Another type much copied at this period as well as in the succeeding reign is that in which the blue is mottled and blotched with darker spots, a type discussed among the early Ming wares.[377] And similarly such specimens as Fig. 2 of Plate [116], which bears a Hsüan Tê mark, doubtless belong to this period of imitative manufacture. It is of thick, solid build with smooth, soft-looking glaze, whose bubbled texture gives the blue a hazy appearance.

Painting in underglaze red alone, or in combination with underglaze blue, was freely practised in the reign of Yung Chêng, and probably most of the fine examples of this type in our collections belong to this and the succeeding reign (Fig. 1, Plate [117]).
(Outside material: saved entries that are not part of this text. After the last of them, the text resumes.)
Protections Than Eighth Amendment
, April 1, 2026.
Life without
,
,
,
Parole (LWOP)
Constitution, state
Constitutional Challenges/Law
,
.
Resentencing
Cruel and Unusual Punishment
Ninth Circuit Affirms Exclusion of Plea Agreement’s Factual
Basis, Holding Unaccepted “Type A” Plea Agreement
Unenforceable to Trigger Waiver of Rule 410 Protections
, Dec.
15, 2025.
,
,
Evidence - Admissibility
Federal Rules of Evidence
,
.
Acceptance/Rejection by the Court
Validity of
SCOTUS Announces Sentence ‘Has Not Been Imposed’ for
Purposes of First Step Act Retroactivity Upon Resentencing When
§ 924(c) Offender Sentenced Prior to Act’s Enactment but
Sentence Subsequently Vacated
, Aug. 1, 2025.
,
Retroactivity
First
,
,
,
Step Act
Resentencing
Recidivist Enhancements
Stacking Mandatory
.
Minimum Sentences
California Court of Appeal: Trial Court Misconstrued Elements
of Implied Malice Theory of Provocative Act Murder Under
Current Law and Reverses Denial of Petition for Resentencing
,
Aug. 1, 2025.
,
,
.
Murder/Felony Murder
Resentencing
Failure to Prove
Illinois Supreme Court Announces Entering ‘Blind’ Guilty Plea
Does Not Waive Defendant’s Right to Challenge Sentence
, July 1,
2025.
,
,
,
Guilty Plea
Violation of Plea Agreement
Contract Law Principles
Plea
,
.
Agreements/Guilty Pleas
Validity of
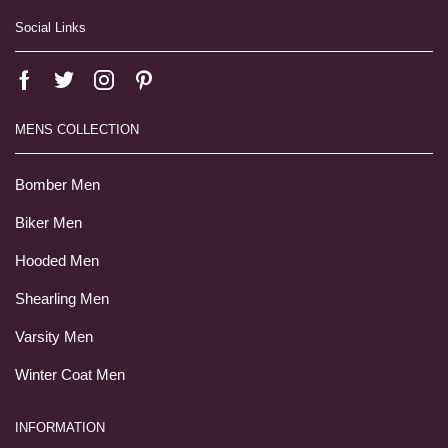
Social Links
MENS COLLECTION
Bomber Men
Biker Men
Hooded Men
Shearling Men
Varsity Men
Winter Coat Men
INFORMATION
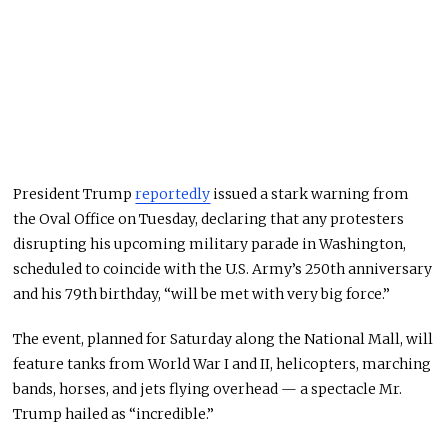
President Trump
reportedly
issued a stark warning from
the Oval Office on Tuesday, declaring that any protesters
disrupting his upcoming military parade in Washington,
scheduled to coincide with the U.S. Army’s 250th anniversary
and his 79th birthday, “will be met with very big force.”
The event, planned for Saturday along the National Mall, will
feature tanks from World War I and II, helicopters, marching
bands, horses, and jets flying overhead — a spectacle Mr.
Trump hailed as “incredible.”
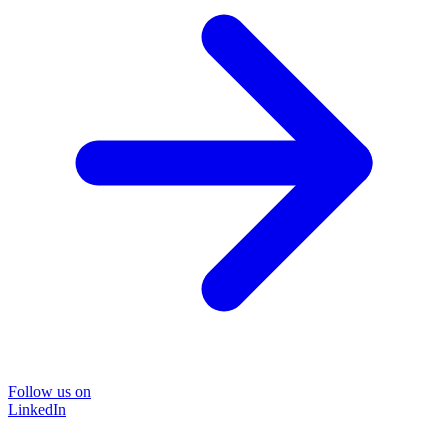
Follow us on
LinkedIn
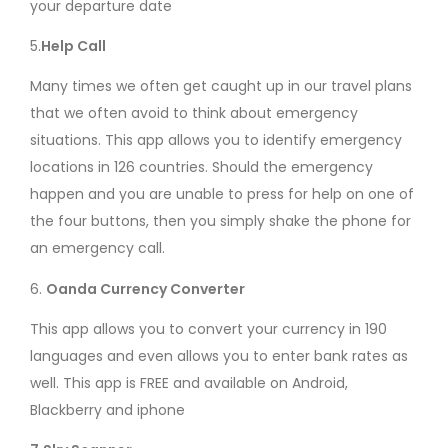
your departure date
5.
Help Call
Many times we often get caught up in our travel plans
that we often avoid to think about emergency
situations. This app allows you to identify emergency
locations in 126 countries. Should the emergency
happen and you are unable to press for help on one of
the four buttons, then you simply shake the phone for
an emergency call.
6.
Oanda Currency Converter
This app allows you to convert your currency in 190
languages and even allows you to enter bank rates as
well. This app is FREE and available on Android,
Blackberry and iphone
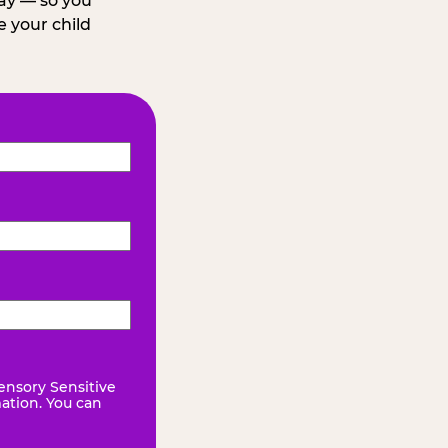
day — so you
 your child
ensory Sensitive
mation. You can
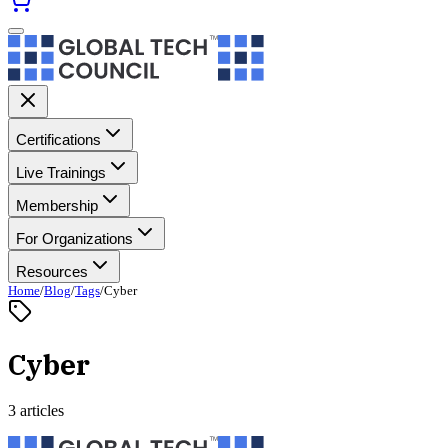
Certifications
Live Trainings
Membership
For Organizations
Resources
Home
/
Blog
/
Tags
/
Cyber
Cyber
3 articles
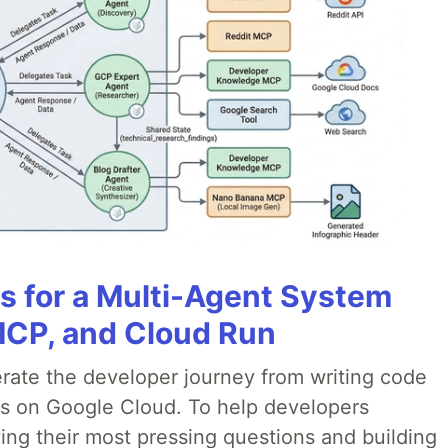
es for a Multi-Agent System
MCP, and Cloud Run
erate the developer journey from writing code
ds on Google Cloud. To help developers
ing their most pressing questions and building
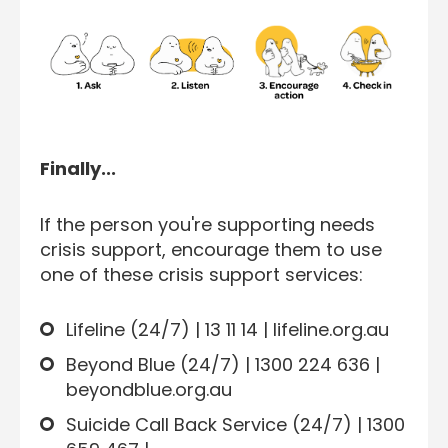
Finally...
If the person you're supporting needs
crisis support, encourage them to use
one of these crisis support services:
Lifeline (24/7) | 13 11 14 | lifeline.org.au
Beyond Blue (24/7) | 1300 224 636 |
beyondblue.org.au
Suicide Call Back Service (24/7) | 1300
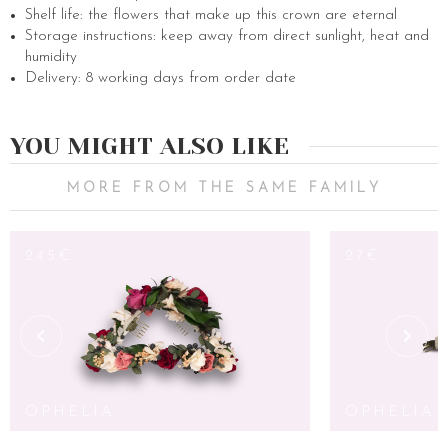
Shelf life: the flowers that make up this crown are eternal
Storage instructions: keep away from direct sunlight, heat and
humidity
Delivery: 8 working days from order date
YOU MIGHT ALSO LIKE
MORE FROM THE SAME FAMILY
245€
27€
OPHELIA
OPHELIA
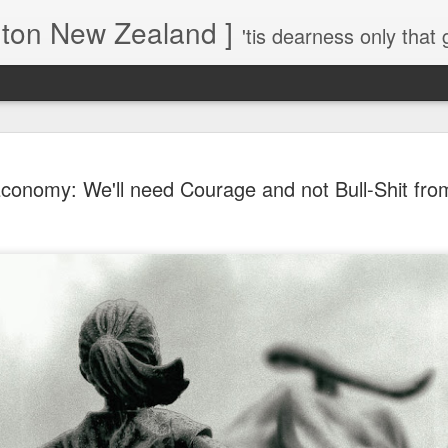
gton New Zealand ]
'tis dearness only that g
Love Lifts Me: Hafiz (1) S
MAR
conomy: We'll need Courage and not Bull-Shit fr
30
Verses for Meditation - Suf
Mystics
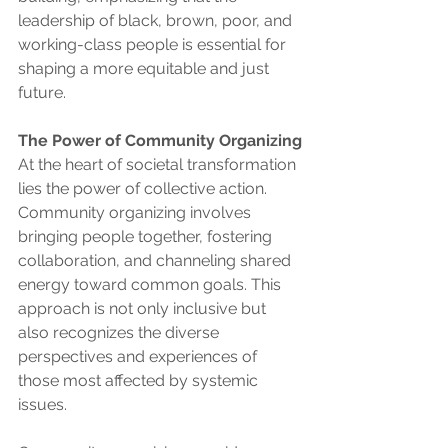
leadership of black, brown, poor, and 
working-class people is essential for 
shaping a more equitable and just 
future.
The Power of Community Organizing
At the heart of societal transformation 
lies the power of collective action. 
Community organizing involves 
bringing people together, fostering 
collaboration, and channeling shared 
energy toward common goals. This 
approach is not only inclusive but 
also recognizes the diverse 
perspectives and experiences of 
those most affected by systemic 
issues.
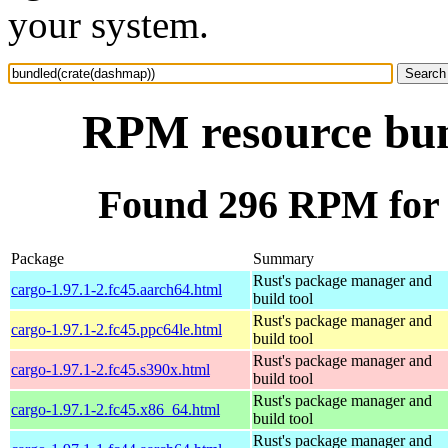
your system.
RPM resource bun
Found 296 RPM for 
Package
Summary
Rust's package manager and
cargo-1.97.1-2.fc45.aarch64.html
build tool
Rust's package manager and
cargo-1.97.1-2.fc45.ppc64le.html
build tool
Rust's package manager and
cargo-1.97.1-2.fc45.s390x.html
build tool
Rust's package manager and
cargo-1.97.1-2.fc45.x86_64.html
build tool
Rust's package manager and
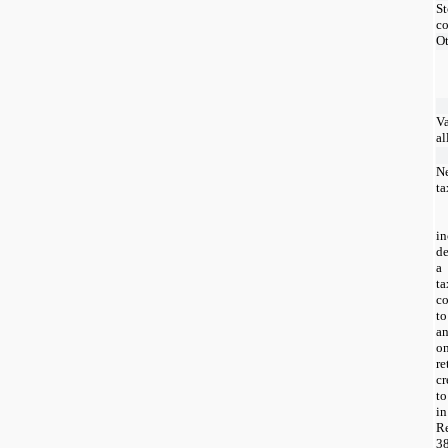
St
c
Ot
Va
a
Ne
ta
i
d
a 
t
c
to
a
on
re
cr
to
i
R
3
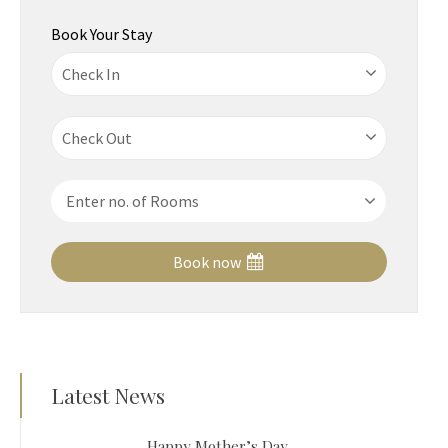
Book Your Stay
Book now
Latest News
Happy Mother’s Day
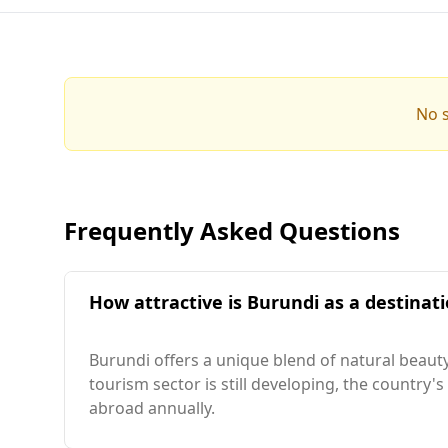
No s
Frequently Asked Questions
How attractive is Burundi as a destinati
Burundi offers a unique blend of natural beauty
tourism sector is still developing, the country's
abroad annually.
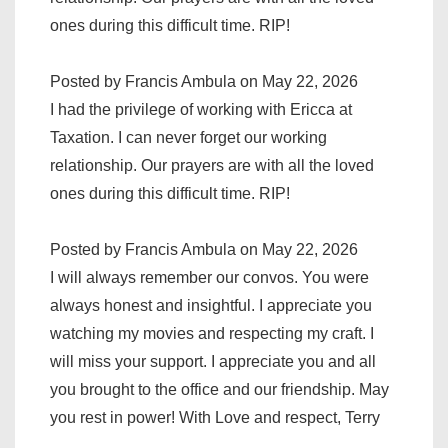
ones during this difficult time. RIP!
Posted by Francis Ambula on May 22, 2026
I had the privilege of working with Ericca at
Taxation. I can never forget our working
relationship. Our prayers are with all the loved
ones during this difficult time. RIP!
Posted by Francis Ambula on May 22, 2026
I will always remember our convos. You were
always honest and insightful. I appreciate you
watching my movies and respecting my craft. I
will miss your support. I appreciate you and all
you brought to the office and our friendship. May
you rest in power! With Love and respect, Terry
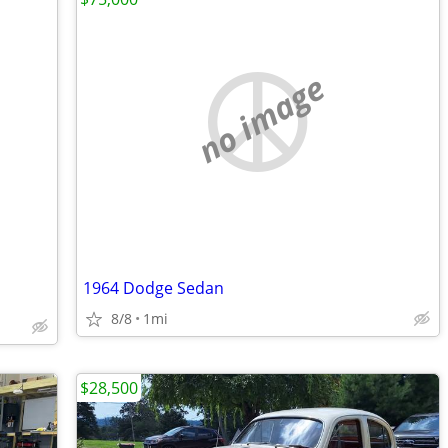
no image
1964 Dodge Sedan
8/8
1mi
$28,500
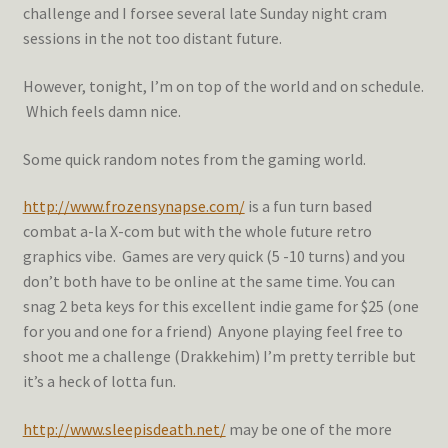
challenge and I forsee several late Sunday night cram
sessions in the not too distant future.
However, tonight, I’m on top of the world and on schedule.
Which feels damn nice.
Some quick random notes from the gaming world.
http://www.frozensynapse.com/
is a fun turn based
combat a-la X-com but with the whole future retro
graphics vibe. Games are very quick (5 -10 turns) and you
don’t both have to be online at the same time. You can
snag 2 beta keys for this excellent indie game for $25 (one
for you and one for a friend) Anyone playing feel free to
shoot me a challenge (Drakkehim) I’m pretty terrible but
it’s a heck of lotta fun.
http://www.sleepisdeath.net/
may be one of the more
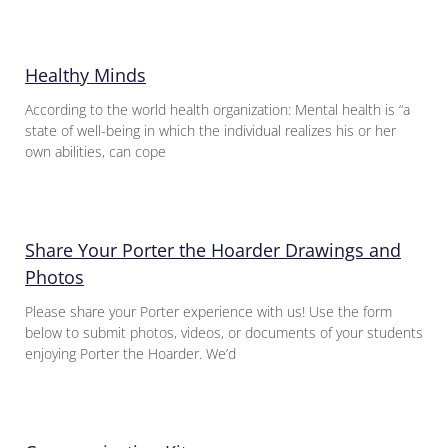
Healthy Minds
According to the world health organization: Mental health is “a
state of well-being in which the individual realizes his or her
own abilities, can cope
Share Your Porter the Hoarder Drawings and
Photos
Please share your Porter experience with us! Use the form
below to submit photos, videos, or documents of your students
enjoying Porter the Hoarder. We’d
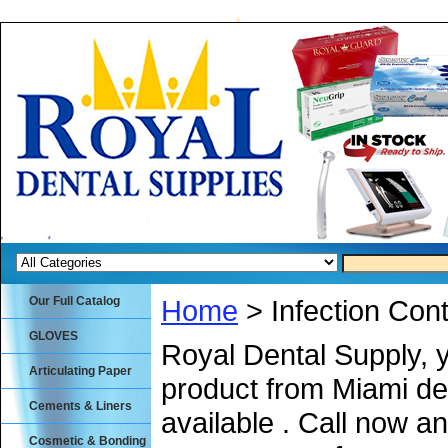
Our Full Catalog
Home
> Infection Cont
GLOVES
Royal Dental Supply, 
Articulating Paper
product from Miami de
Cements & Liners
available . Call now an
Cosmetic & Bonding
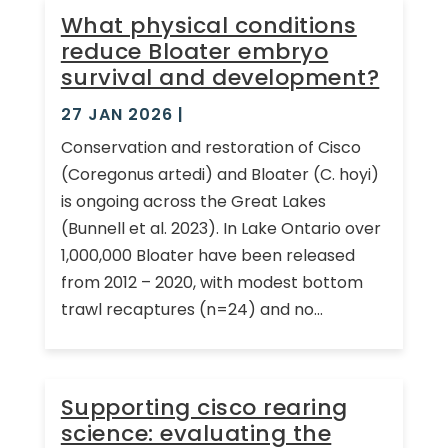
What physical conditions
reduce Bloater embryo
survival and development?
27 JAN 2026
|
Conservation and restoration of Cisco
(Coregonus artedi) and Bloater (C. hoyi)
is ongoing across the Great Lakes
(Bunnell et al. 2023). In Lake Ontario over
1,000,000 Bloater have been released
from 2012 – 2020, with modest bottom
trawl recaptures (n=24) and no...
Supporting cisco rearing
science: evaluating the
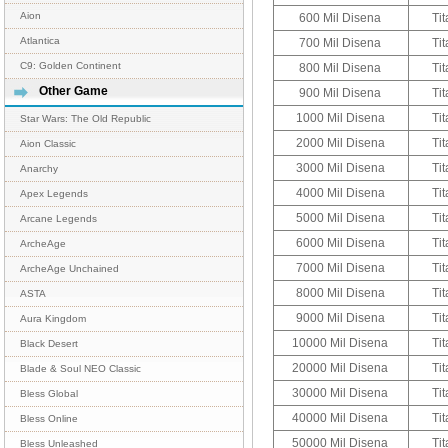
Aion
600 Mil Disena
Tit
Atlantica
700 Mil Disena
Tit
C9: Golden Continent
800 Mil Disena
Tit
Other Game
900 Mil Disena
Tit
1000 Mil Disena
Tit
Star Wars: The Old Republic
2000 Mil Disena
Tit
Aion Classic
3000 Mil Disena
Tit
Anarchy
4000 Mil Disena
Tit
Apex Legends
5000 Mil Disena
Tit
Arcane Legends
6000 Mil Disena
Tit
ArcheAge
7000 Mil Disena
Tit
ArcheAge Unchained
8000 Mil Disena
Tit
ASTA
9000 Mil Disena
Tit
Aura Kingdom
10000 Mil Disena
Tit
Black Desert
20000 Mil Disena
Tit
Blade & Soul NEO Classic
30000 Mil Disena
Tit
Bless Global
40000 Mil Disena
Tit
Bless Online
50000 Mil Disena
Tit
Bless Unleashed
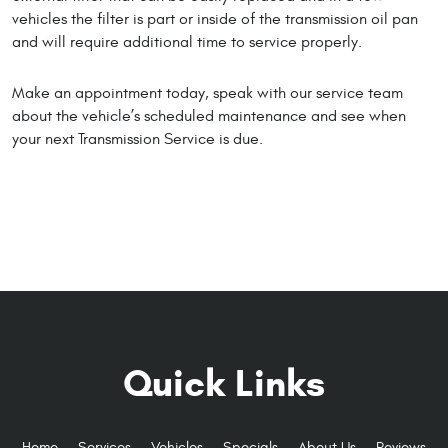
vehicles the filter is part or inside of the transmission oil pan
and will require additional time to service properly.
Make an appointment today, speak with our service team
about the vehicle’s scheduled maintenance and see when
your next Transmission Service is due.
Quick Links
Home
Services
Vehicles
Specials
About Us
Reviews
There is a good example with the Yung Chêng mark in the British Museum, a vase of “pilgrim-bottle” form with central design of the three emblematic fruits—peach, pomegranate, and finger citron, symbols of the Three Abundances of Years, Sons and Happiness. The fruits are in a soft underglaze red, verging on the peach-bloom tint, and the foliage, together with the borders and accessory designs, are pencilled in dark blue.

The Imperial list alludes to this decoration under the heading of “red in the glaze” (yu li hung), including (1) red used alone for painted designs, and (2) red foliage combined with blue flowers.[378] Examples of both these styles are frequent in large and small objects, and especially in the decoration of snuff bottles, which often bear the Yung Chêng mark. They are, however, by no means confined to the Yung Chêng period, but have continued in uninterrupted use to the present day.

PLATE 115

Vase of baluster form with ornament in white slip and underglaze red and blue in a celadon green ground: rockery and birds on a flowering prunus tree. Yung Chêng period (1723–1735)

Height 15½ inches.

Alexander Collection.

Other references in the list[379] to underglaze red painting include designs of three fishes,[380] three fruits, three funguses, and five bats (for the five blessings) in the Hsüan Tê style, red in a white ground; and the same red designs in a celadon green ground, the latter combination being a novelty of the previous reign. Plate [115] is a choice example of the underglaze colours in a celadon ground; and similar designs in a pale lavender blue ground, besides other combinations of the same colours, coloured slips, and high-fired glazes which form the polychrome decoration of the grand feu have been already discussed on p. [146]. They belong to the Yung Chêng and Ch’ien Lung periods no less than to the K’ang Hsi.